Figure 1: Number of production processes which lead to air pollution. ‘GHG’ stands for ‘greenhouse gases,’ with ‘GHG emissions’ representing the total volume of such gases as carbon dioxide and methane, while ‘non-GHG emissions’ represents the total volume of such gases as fine particulate matter and sulphur dioxide. Source: UNEP-WCMC (2019) Unpublished.

Within the production sector, the production of materials has by far the greatest contribution to air pollution (Figure 2). Paper packaging, steel, glass containers – their production all leads back to air pollution.

Next year, a new and evolved version of ENCORE will allow users to understand a whole range of business impacts on nature, including through disposal of solid waste, use of water and conversion of habitats. This will be a critical step for creating a sustainable global economy – businesses will be able to make more informed decisions about their production processes, and the finance sector will be able to conduct much more sophisticated appraisals of lending and investment opportunities by taking the values of nature fully into account.

Figure 2: Number of economic production processes with an impact on air pollution by sub-industry.
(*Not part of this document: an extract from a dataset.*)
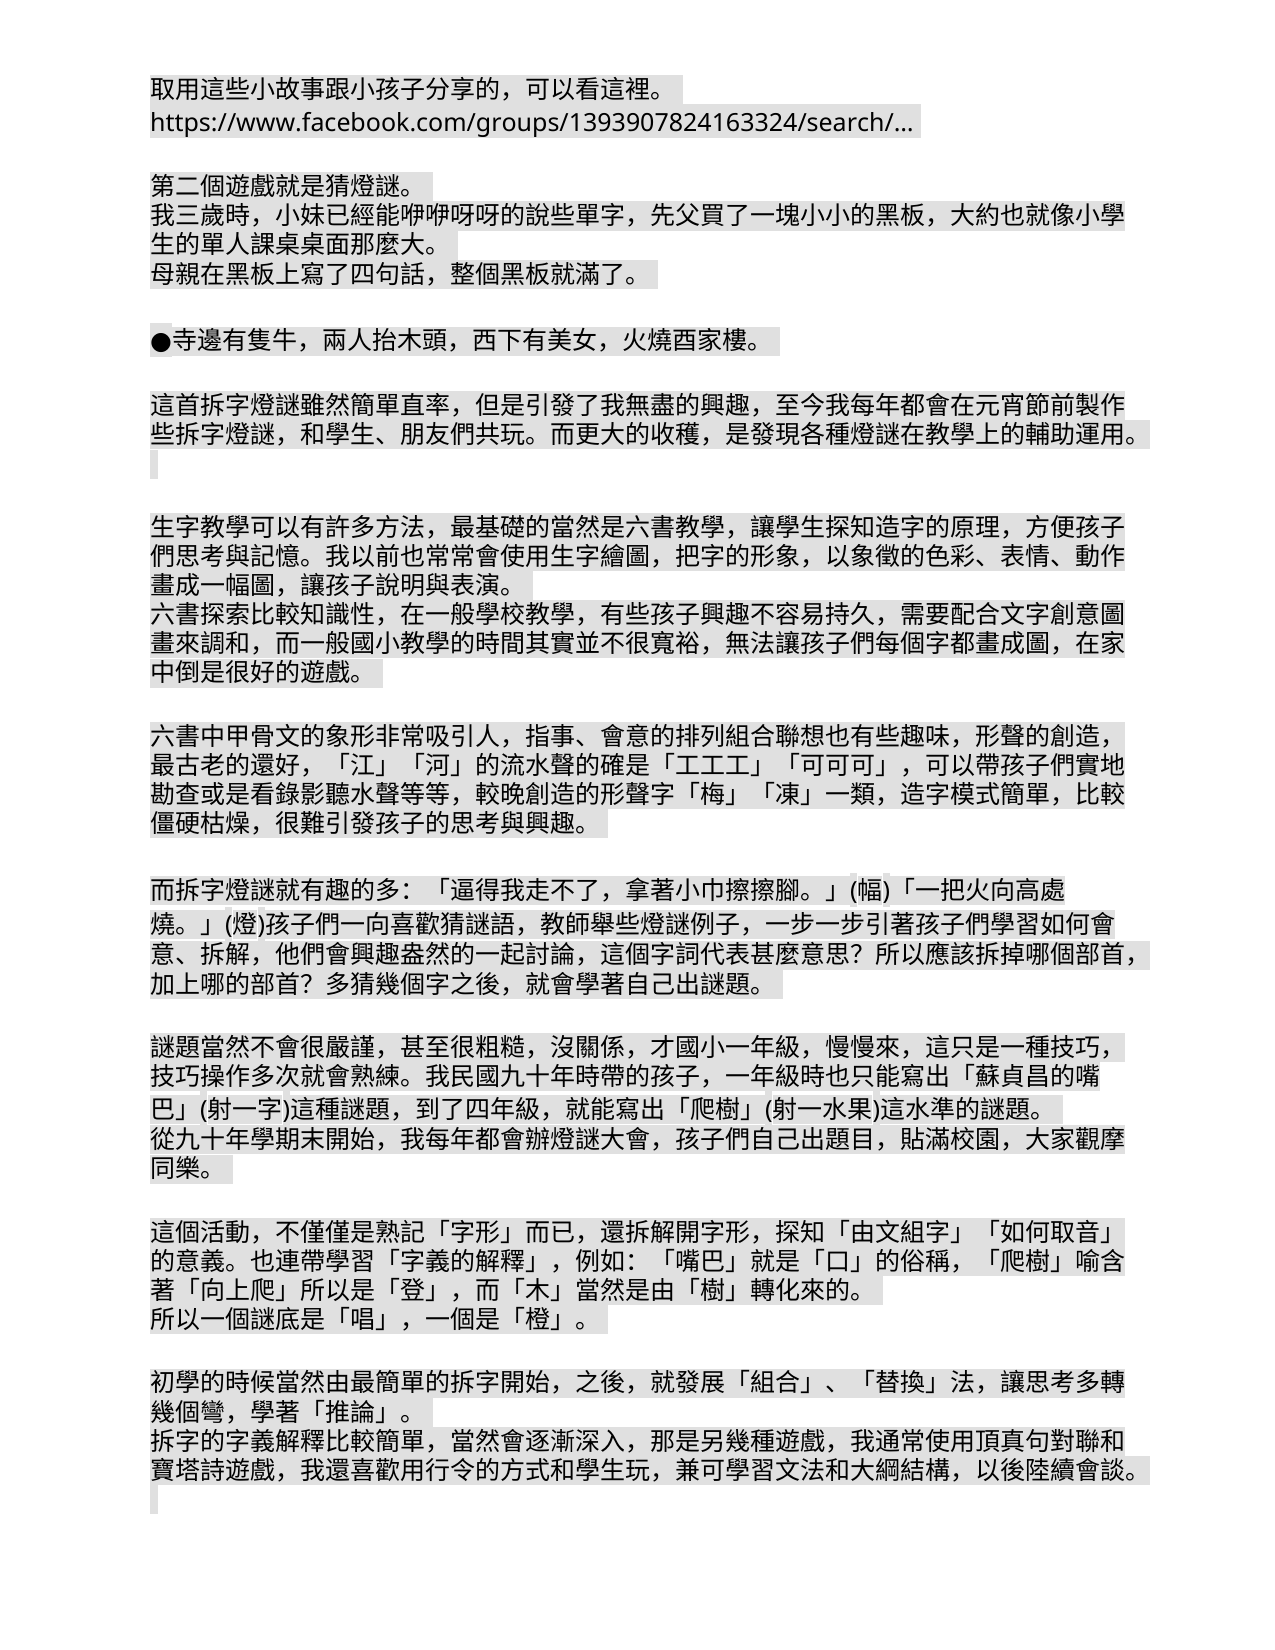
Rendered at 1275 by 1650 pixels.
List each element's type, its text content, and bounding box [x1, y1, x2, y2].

Source: UNEP-WCMC (2019) Unpublished.
Global action for a global need

World Environment Day reminds us all that if we want to reduce air pollution it will require a truly global effort, across multiple sectors. The relationship between businesses and the environment may be complex, but the urgency and need for transformative change is clear.

Through international will and the support from tools such as ENCORE we can show how everyone, and every aspect of our economy, both relies upon and impacts upon the environment – and how every person, and every aspect of our economy, must be part of the solution.